Préparer son départ

Préparer un départ à l’étranger ne se fait pas au dernier moment. Il faut se préparer un minimum pour ne pas se retrouver la dernière nuit à 3h du matin en train de s’épiler avec une lampe de bureau pour ne pas réveiller les autres. Parce que s’épiler n’était pas sur la liste des priorités jusque là mais devient soudainement essentiel à 3h du départ … #truestory (dans la vie tous les jours on est d’accord c’est essentiel mais à côté de ne pas oublier mon passeport, ne pas oublier mon visa les poils deviennent rapidement secondaires).

C’est mon troisième départ à l’étranger et je dois avouer que je ne suis pas peu fière de mon organisation cette fois ci, j’ai anticipé pas mal de choses et je ne devrais rien oublier (notez bien que j’écris cet article en étant encore en France sans avoir commencé ma valise, je prends un risque énorme à m’avancer là dessus .. ).

ciel-ardeche

Un tas de choses sont à préparer et on perd parfois le sens des priorités entre l’excitation, l’angoisse et la vie de tous les jours qui suit son cours. Revoyons ensemble les basiques agrémentés de quelques conseils. Le visa en poche, la date est fixée, le décompte lancé, c’est parti.

Plusieurs mois en avance.

  • Démissionner ou demander une rupture conventionnelle, cela pourra vous faire sourire mais dans mon ancien job (avant mon premier départ au Canada j’avais 3 mois de préavis .. autant dire qu’il faut s’y prendre un peu avant.
  • Rendre son appartement ! Je l’ai toujours fait plusieurs mois avant pour ne pas être dans le rush à la fin puis pour profiter de squatter dans la famille les dernières semaines pour en profiter à fond.
  • Se renseigner sur les conditions de résiliation de vos contrats (téléphone, internet, assurance, salle de sport …)
  • Trier, ranger, vendre pour ne pas tout faire au dernier moment, relire mon article comment économiser pour voyager qui vous donnera des idées !
  • Prévoir une petite fête de départ, prévenir tout le monde bien à l’avance si vous voulez qu’ils puissent venir (j’ai prévenu en octobre ou novembre pour fin février).

Le dernier mois.

  • Prendre rendez vous avec votre médecin pour une petite révision et une prise de sang, on n’est jamais trop prudents ! Profitez en pour lui demander une petite trousse de secours au cas où.

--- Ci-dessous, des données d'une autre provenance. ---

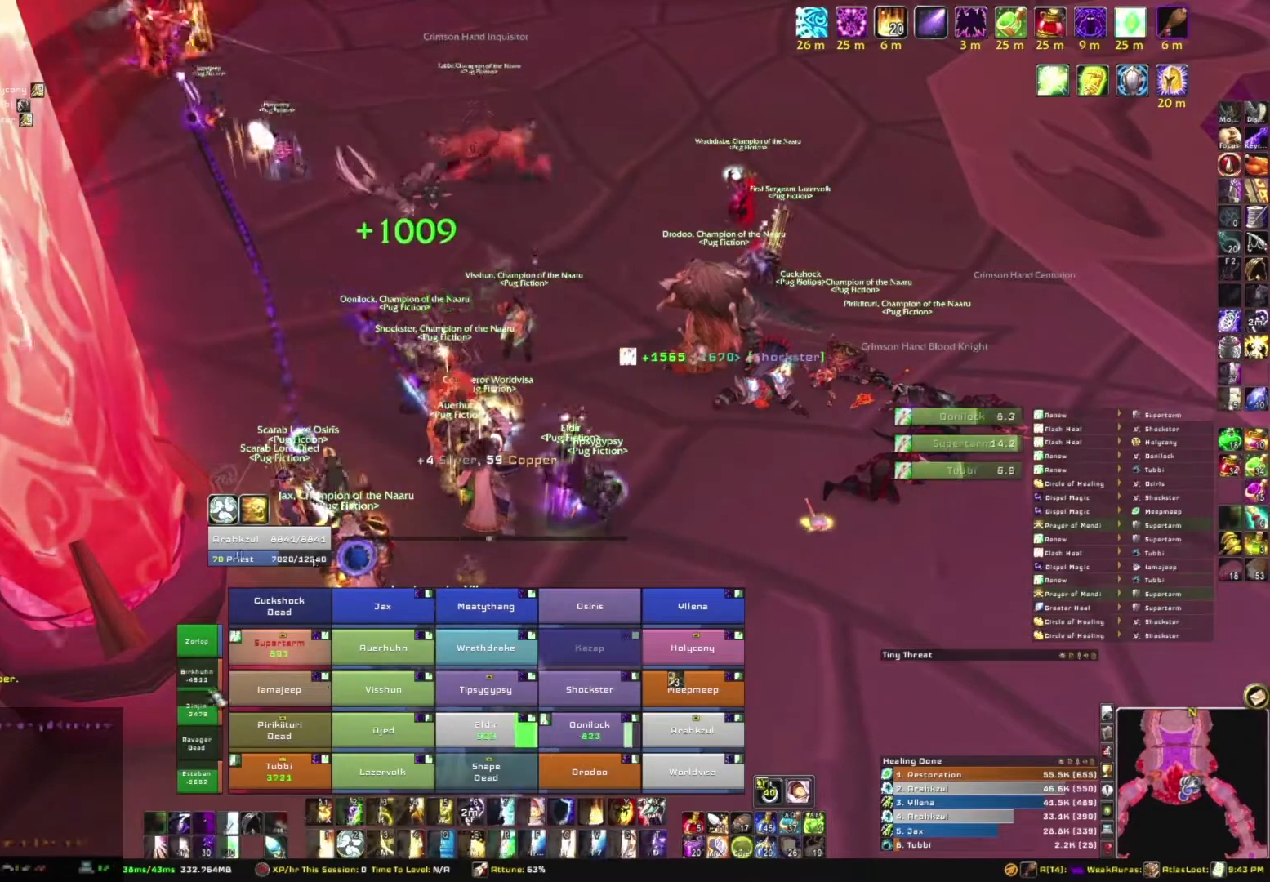
{"keys": ["e"], "mouse": [], "events": [[400, "e", "down"]]}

Suivant où vous partez les médicaments ne sont pas les mêmes, on n’est jamais à l’abri de tomber malade dans les premières semaines et ne pas avoir encore assez de repères pour trouver le même médoc qu’à la maison. (Exemple au Canada je n’ai jamais trouvé d’équivalent de notre Doliprane 1000. )
  • Profitez de cette visite chez le médecin pour vous faire prescrire la pilule pour plusieurs fois, normalement les pharmaciens sont assez conciliants quand vous expliquez votre cas. Surtout comme dans mon cas elle n’est pas remboursée.
  • C’est souvent le moment d’envoyer vos résiliations, bye bye Orange, bye bye mutuelle, bye bye tout le monde.
  • Prévenir Pôle Emploi. Dans tous les cas. Que vous ayez démissionné, rupture conventionnelle ou déjà au chômage vous devez les prévenir ou vous inscrire. Ne faites pas la même erreur que moi en démissionnant et partant 15 jours après, j’ai perdu tous mes droits à mon retour. Je vous expliquais tout dans cet article sur le retour en France.
  • Vous avez sûrement accumulé des médicaments suite à votre dernier rhume/gastro/angine/grippe. Pensez à les ramener au pharmacien ils pourront être recyclés.
  • Choisir votre assurance voyage, indispensable pour passer la frontière dans certains pays mais surtout pour votre santé.
  • Petit tour à la gendarmerie pour faire une demande de procuration pour les élections. Attention la personne à qui vous donnez votre pouvoir doit voter dans la même commune que vous.
  • Préparer un dossier avec vos papiers importants à laisser à la personne qui pourra intervenir à votre place si vous avez un souci en France ou qui pourra par exemple vous renvoyer votre numéro client Société Générale parce que l’application sur votre iPhone a bugé et que vous ne l’aviez pas enregistré #truestoryencore.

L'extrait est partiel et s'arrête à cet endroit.